Socialist theory has no right to denounce, in the name of other historical possibilities, growing social productivity which allows a better life for more sections of the population. But the question here is not that of future possibilities; it is the present reality which is at stake. In this reality, the denial of humanity spreads through all achievements: it is in the daily preparedness for annihilation, in the equipment for a subterranean existence, in the ever more ingenious planning of waste, in the inescapable inanities of the Media, in the abolition of privacy, and—perhaps the most effective denial of all—in the helpless awareness of all this, in public acknowledgment and criticism, which are impotent and contribute to the power of the whole, if they are not crushed and silenced by force.

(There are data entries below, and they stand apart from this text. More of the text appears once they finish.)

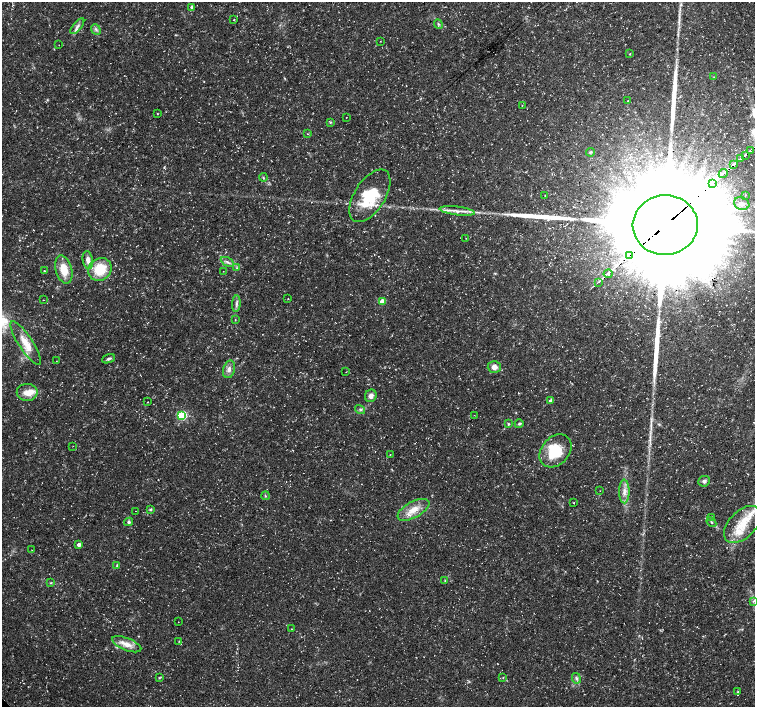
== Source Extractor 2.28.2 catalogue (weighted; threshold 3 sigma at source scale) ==
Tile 10 of 4 x 4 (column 2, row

Thus the need for liberation exists: it exists as universal need far beyond that of one particular class—but it exists only "in itself," not for the individuals in need. Socialism appears again as an abstract idea; loyalty to its idea excludes the fostering of illusions. Its new abstractness does not signify falsification. The proletariat which was to validate the equation of socialism and humanism pertained to a past stage in the development of industrial society. Socialist theory, no matter how true, can neither prescribe nor predict the future agents of a historical transformation which is more than ever before the specter that haunts the established societies. But socialist theory can show that this specter is the image of a vital need; it can develop and protect the consciousness of this need and thus lay the groundwork for the dissolution of the false unity in defense of the status quo.
1 Merleau‑Ponty, Humanisme et Terreur (Paris, 1947), p. 197.
2 Ibid., p. x f.
3 Ibid., p. 203.
4 Marx, Grundrisse der Kritik der politischen Oekonomie (Berlin: Dietz, 1953), p. 599.
5 Ibid.
6 For an elaboration of these propositions, see my One‑Dimensional Man: Studies in the Ideology of Advanced Industrial Society (Boston: Beacon Press, 1964), esp. Chs. 9 and 10.